Work request: Transcribe every line from the one containing "Would you narrate" to the end of the listing, exactly as written, and leave out the pictures.

Raw data:
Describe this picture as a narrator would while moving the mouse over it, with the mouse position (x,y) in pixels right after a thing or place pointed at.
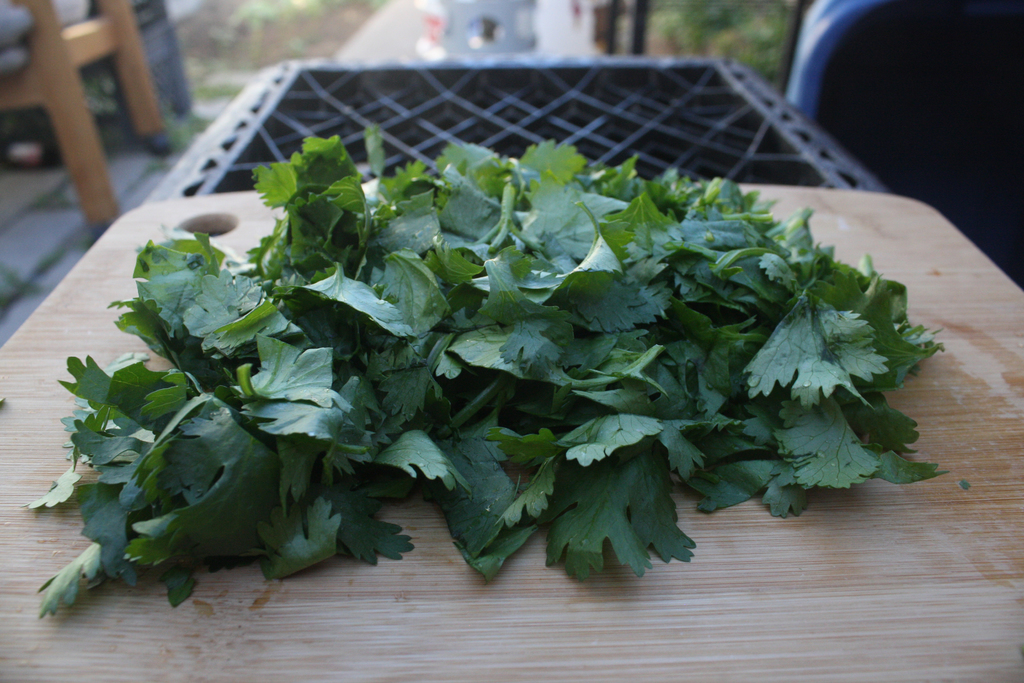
In this image, I can see the parsley leaves (375,309), which are chopped and placed on the wooden board (10,565). I think this looks like an object (560,129), which is black in color. At the top left corner of the image (29,88), that looks like a chair (129,60). The background (131,75) looks blurry.
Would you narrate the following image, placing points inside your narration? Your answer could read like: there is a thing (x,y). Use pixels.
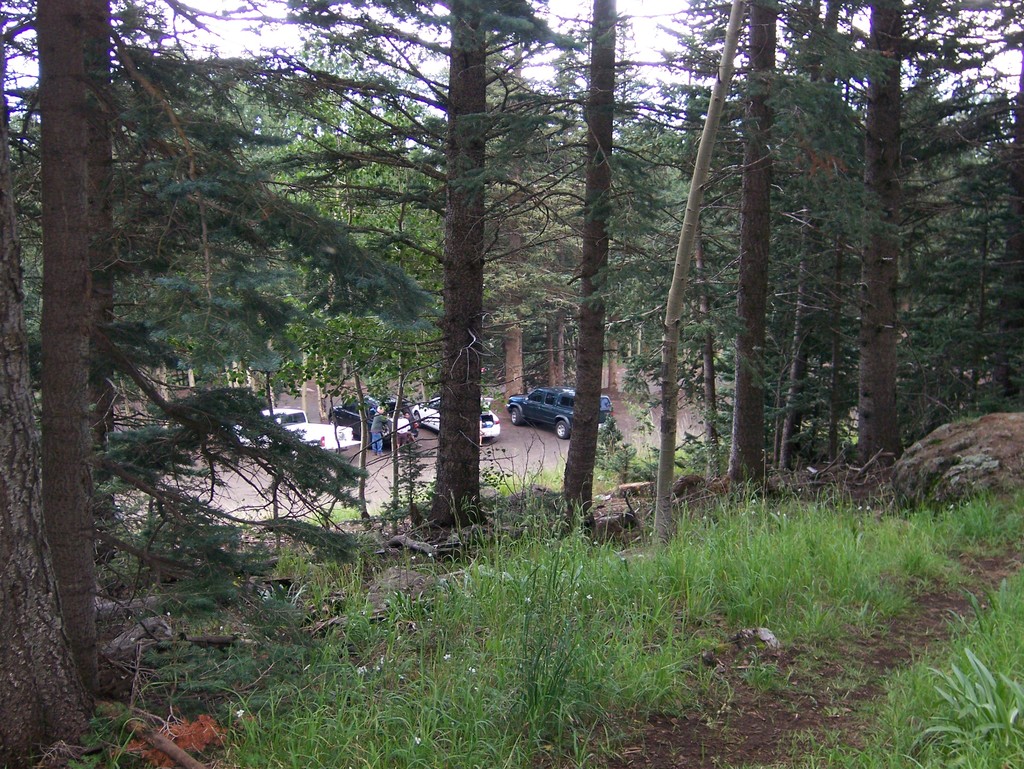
In this image we can see some vehicles (495,418), and persons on the road (384,481), there are some trees (320,456), plants (961,730), grass (354,706), also we can see the sky (784,54).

Output of the task:
Would you narrate the following image, placing points inside your narration? Your answer could read like: there is a thing (x,y). Use pixels.
In this image we can see some vehicles (495,418), and persons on the road (384,481), there are some trees (320,456), plants (961,730), grass (354,706), also we can see the sky (784,54).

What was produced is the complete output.